Salah Abdeslam, inculpé samedi en Belgique pour "meurtres terroristes et participation aux activités d'un groupe terroriste", va refuser d'être extradé vers la France. C'est son avocat, Sven Mary, qui a annoncé la nouvelle aux médias samedi en début d'après-midi, à l'issue de l'audition du terroriste présumé par une juge belge au sein des locaux de la police fédérale à Bruxelles.

"Il collabore avec la justice belge, mais on refusera l'extradition vers la France", a indiqué l'avocat. Selon lui, Salah Abdeslam, "alité" après avoir été blessé au genou la veille lors de son arrestation, a admis être à Paris le soir des attentats. "Il y était", a simplement déclaré l'avocat. 

Une extradition désormais retardée

Ce refus d'être extradé vers la France devrait retarder d'au moins deux mois son arrivée devant la justice française. A l'issue de cette journée d'interrogatoires, Salah Abdeslam va être placé en détention préventive dans une prison de haute sécurité, à Bruges. Un centre pénitentiaire dans lequel il existe un dispositif pour isoler les détenus à haut risque, comme Mehdi Nemmouche, tireur présumé dans l'attentat au musée juif de Bruxelles. 

Salah Abdeslam était recherché depuis quatre mois pour son implication dans les sanglants attentats de Paris et Saint-Denis qui ont fait 130 morts le 13 novembre.

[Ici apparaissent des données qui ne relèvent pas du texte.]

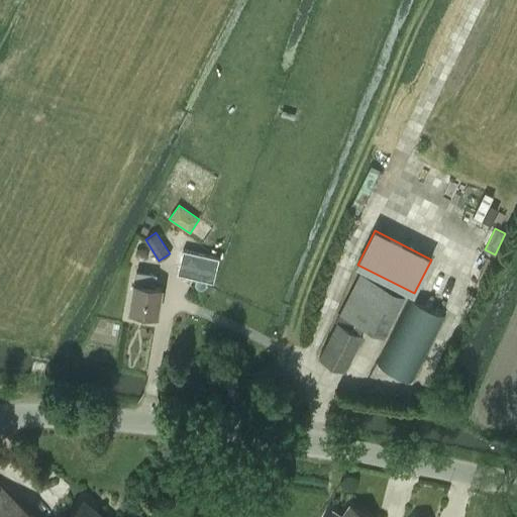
[(140,246),(136,248),(135,253),(137,259),(142,260),(147,256),(148,251),(145,247),(140,246)]
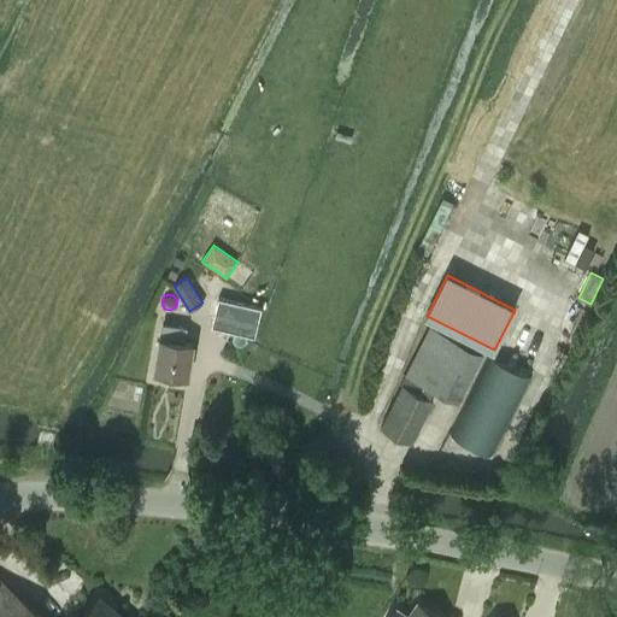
[(218,299),(212,327),(254,336),(260,309),(218,299)]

Le président français François Hollande avait espéré vendredi s'attendre à ce que la Belgique l'extrade "le plus rapidement possible".

Une volonté partagée par les autorités belges: "C'est normal que Salah soit extradé et que la justice française traite le cas", a déclaré le ministre belge de l'Intérieur, Jan Jambon.

Un rôle-clé dans les attentats

Salah Abdeslam est soupçonné d'avoir eu au moins un rôle-clé de logisticien dans ces attaques, revendiquées par le groupe Etat islamique. Quelques jours avant les attentats, il avait loué des voitures et plusieurs logements en région parisienne pour le commando.

Après avoir sans doute convoyé, le soir des tueries, les kamikazes du Stade de France, il avait abandonné une ceinture explosive dans le sud de la capitale française, appelé à la rescousse deux amis bruxellois et échappé à trois barrages policiers sur la route du retour vers Bruxelles.

Le complice arrêté en même temps que lui est connu sous les identités de Amine Choukri et Monir Ahmed Alaaj. Il avait été contrôlé en compagnie de Salah Abdeslam à Ulm en Allemagne le 3 octobre 2015. Ses empreintes, relevées lors de ce contrôle, ont ensuite été retrouvées dans une maison utilisée par le groupe terroriste à Auvelais, dans la région de Namur, qui a servi pour préparer les attentats de Paris.